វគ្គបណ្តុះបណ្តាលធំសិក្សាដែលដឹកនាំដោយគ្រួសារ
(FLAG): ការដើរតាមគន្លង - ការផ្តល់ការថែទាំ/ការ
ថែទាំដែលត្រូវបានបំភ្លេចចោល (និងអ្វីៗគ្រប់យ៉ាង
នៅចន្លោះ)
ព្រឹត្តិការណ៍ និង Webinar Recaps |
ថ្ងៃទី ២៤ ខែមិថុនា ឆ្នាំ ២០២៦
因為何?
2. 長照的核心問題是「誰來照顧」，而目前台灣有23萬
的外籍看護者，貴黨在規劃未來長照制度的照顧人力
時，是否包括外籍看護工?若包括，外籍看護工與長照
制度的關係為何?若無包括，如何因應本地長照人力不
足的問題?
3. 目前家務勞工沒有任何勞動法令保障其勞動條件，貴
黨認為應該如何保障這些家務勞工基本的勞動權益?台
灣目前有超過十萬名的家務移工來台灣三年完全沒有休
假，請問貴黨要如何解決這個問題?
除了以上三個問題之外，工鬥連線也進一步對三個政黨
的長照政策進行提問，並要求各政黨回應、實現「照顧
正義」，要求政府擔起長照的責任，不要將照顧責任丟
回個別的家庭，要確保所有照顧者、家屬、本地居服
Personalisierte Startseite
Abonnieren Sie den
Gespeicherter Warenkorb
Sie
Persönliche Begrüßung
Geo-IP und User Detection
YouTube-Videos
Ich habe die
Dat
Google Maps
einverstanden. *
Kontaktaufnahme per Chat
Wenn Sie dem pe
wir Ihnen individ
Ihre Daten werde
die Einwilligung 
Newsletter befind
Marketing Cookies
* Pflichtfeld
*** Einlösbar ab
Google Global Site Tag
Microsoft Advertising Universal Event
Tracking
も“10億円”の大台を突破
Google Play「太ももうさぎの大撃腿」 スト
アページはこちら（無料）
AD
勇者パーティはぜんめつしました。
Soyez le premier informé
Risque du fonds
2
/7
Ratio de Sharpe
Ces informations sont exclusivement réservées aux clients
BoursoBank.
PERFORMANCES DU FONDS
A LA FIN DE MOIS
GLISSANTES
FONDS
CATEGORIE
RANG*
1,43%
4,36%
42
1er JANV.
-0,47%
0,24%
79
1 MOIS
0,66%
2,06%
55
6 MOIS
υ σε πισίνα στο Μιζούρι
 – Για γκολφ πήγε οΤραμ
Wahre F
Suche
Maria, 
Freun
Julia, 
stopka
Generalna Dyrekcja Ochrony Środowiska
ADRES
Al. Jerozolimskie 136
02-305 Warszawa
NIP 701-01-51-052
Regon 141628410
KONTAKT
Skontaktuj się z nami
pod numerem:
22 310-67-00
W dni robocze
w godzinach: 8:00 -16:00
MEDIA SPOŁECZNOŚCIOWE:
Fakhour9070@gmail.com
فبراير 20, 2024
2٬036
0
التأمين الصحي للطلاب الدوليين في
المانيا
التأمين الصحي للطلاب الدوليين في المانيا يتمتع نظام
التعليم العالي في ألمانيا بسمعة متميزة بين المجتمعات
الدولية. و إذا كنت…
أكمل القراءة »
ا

→ **WHAT THIS TASK INVOLVES**: From the line with "Personalisierte Startseite" to the final line of the listing, write out each line unchanged. Add nothing.

→ **RESPONSE AREA**:
Personalisierte Startseite
Abonnieren Sie den
Gespeicherter Warenkorb
Sie
Persönliche Begrüßung
Geo-IP und User Detection
YouTube-Videos
Ich habe die
Dat
Google Maps
einverstanden. *
Kontaktaufnahme per Chat
Wenn Sie dem pe
wir Ihnen individ
Ihre Daten werde
die Einwilligung 
Newsletter befind
Marketing Cookies
* Pflichtfeld
*** Einlösbar ab
Google Global Site Tag
Microsoft Advertising Universal Event
Tracking
も“10億円”の大台を突破
Google Play「太ももうさぎの大撃腿」 スト
アページはこちら（無料）
AD
勇者パーティはぜんめつしました。
Soyez le premier informé
Risque du fonds
2
/7
Ratio de Sharpe
Ces informations sont exclusivement réservées aux clients
BoursoBank.
PERFORMANCES DU FONDS
A LA FIN DE MOIS
GLISSANTES
FONDS
CATEGORIE
RANG*
1,43%
4,36%
42
1er JANV.
-0,47%
0,24%
79
1 MOIS
0,66%
2,06%
55
6 MOIS
υ σε πισίνα στο Μιζούρι
 – Για γκολφ πήγε οΤραμ
Wahre F
Suche
Maria, 
Freun
Julia, 
stopka
Generalna Dyrekcja Ochrony Środowiska
ADRES
Al. Jerozolimskie 136
02-305 Warszawa
NIP 701-01-51-052
Regon 141628410
KONTAKT
Skontaktuj się z nami
pod numerem:
22 310-67-00
W dni robocze
w godzinach: 8:00 -16:00
MEDIA SPOŁECZNOŚCIOWE:
Fakhour9070@gmail.com
فبراير 20, 2024
2٬036
0
التأمين الصحي للطلاب الدوليين في
المانيا
التأمين الصحي للطلاب الدوليين في المانيا يتمتع نظام
التعليم العالي في ألمانيا بسمعة متميزة بين المجتمعات
الدولية. و إذا كنت…
أكمل القراءة »
ا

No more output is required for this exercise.